Your objective:
Below are some entries; state how many of their lines contain the word "none", with nothing else in the reply.

The records:
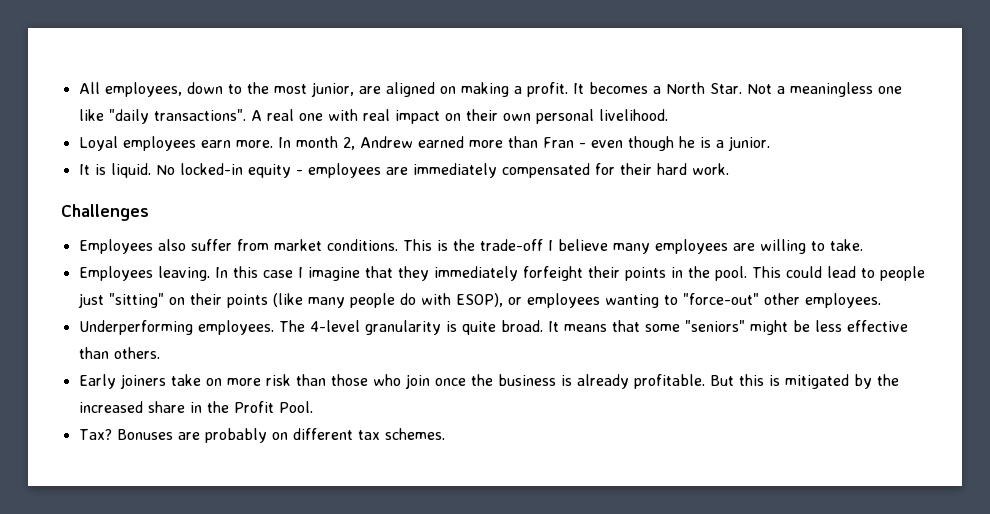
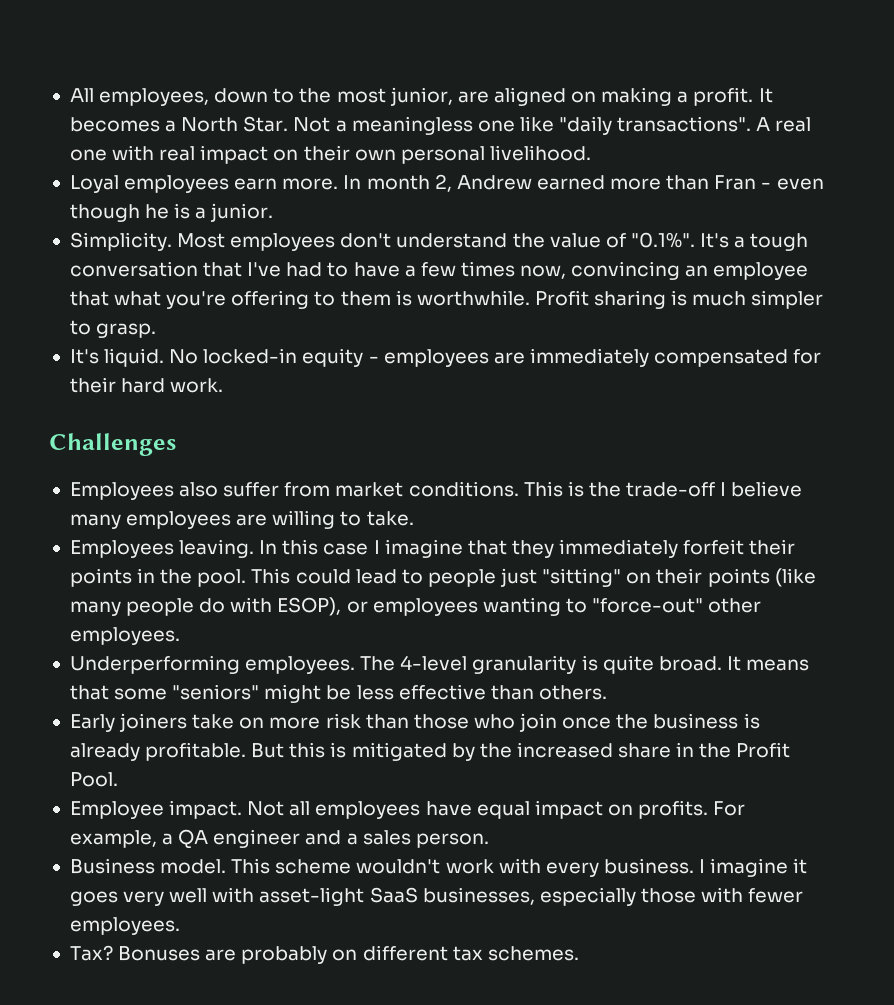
[78,164,106,175] It is -> [69,232,809,251] [69,261,809,280] [69,290,824,309] [69,320,157,338] [69,349,99,364] Simplicity. Most employees don't understand the value of "0.1%". It's a tough conversation that I've had to have a few times now, convincing an employee that what you're offering to them is worthwhile. Profit sharing is much simpler to grasp. // It's
[522,266,583,281] forfeight -> [683,539,745,555] forfeit
(313, 407) none -> [69,800,746,819] [69,829,489,849] [69,858,808,877] [69,887,804,906] [69,917,180,935] // Employee impact. Not all employees have equal impact on profits. For example, a QA engineer and a sales person. // Business model. This scheme wouldn't work with every business. I imagine it goes very well with asset-light SaaS businesses, especially those with fewer employees.

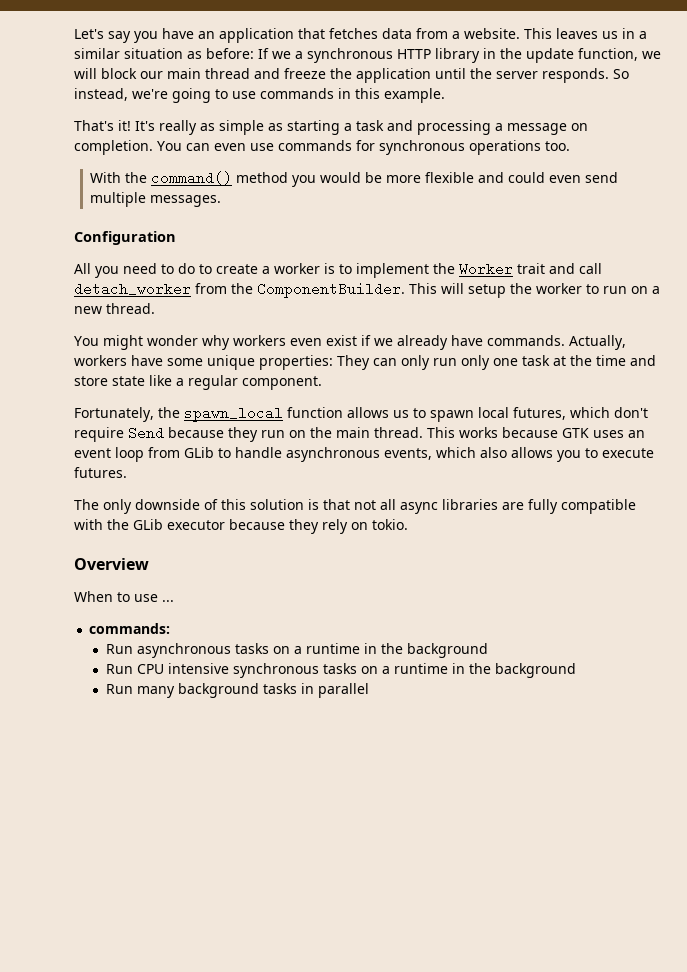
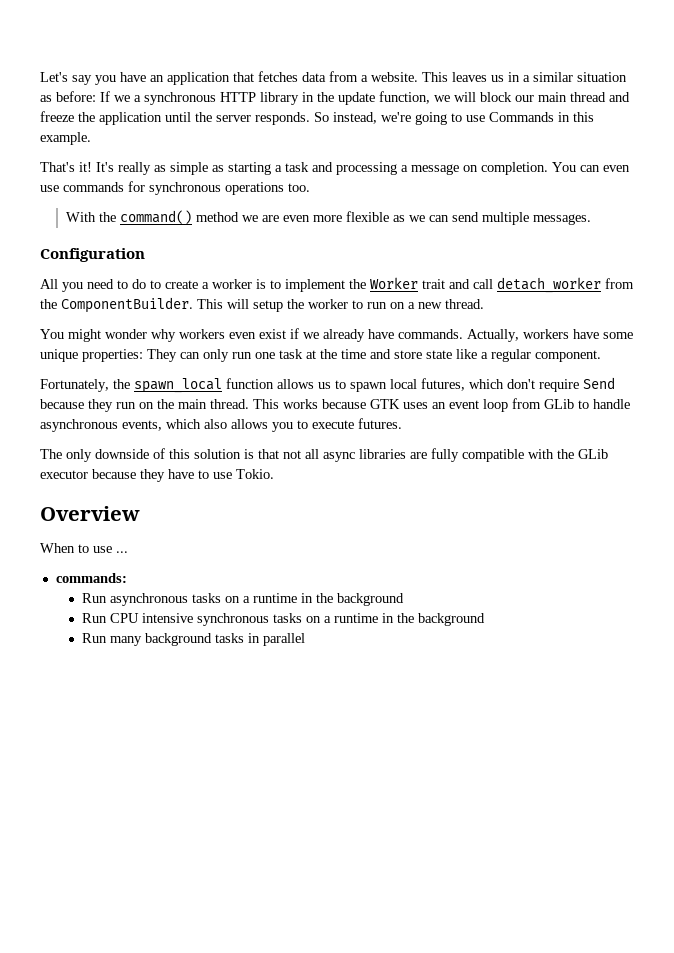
[260,88,334,99] commands -> [489,112,554,122] Commands
[292,172,582,187] you would be more flexible and could even -> [242,211,450,222] we are even more flexible as we can
[461,355,490,370] only -> (252, 355) none
[322,519,408,534] rely on tokio. -> [168,469,274,479] have to use Tokio.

Answer section:
2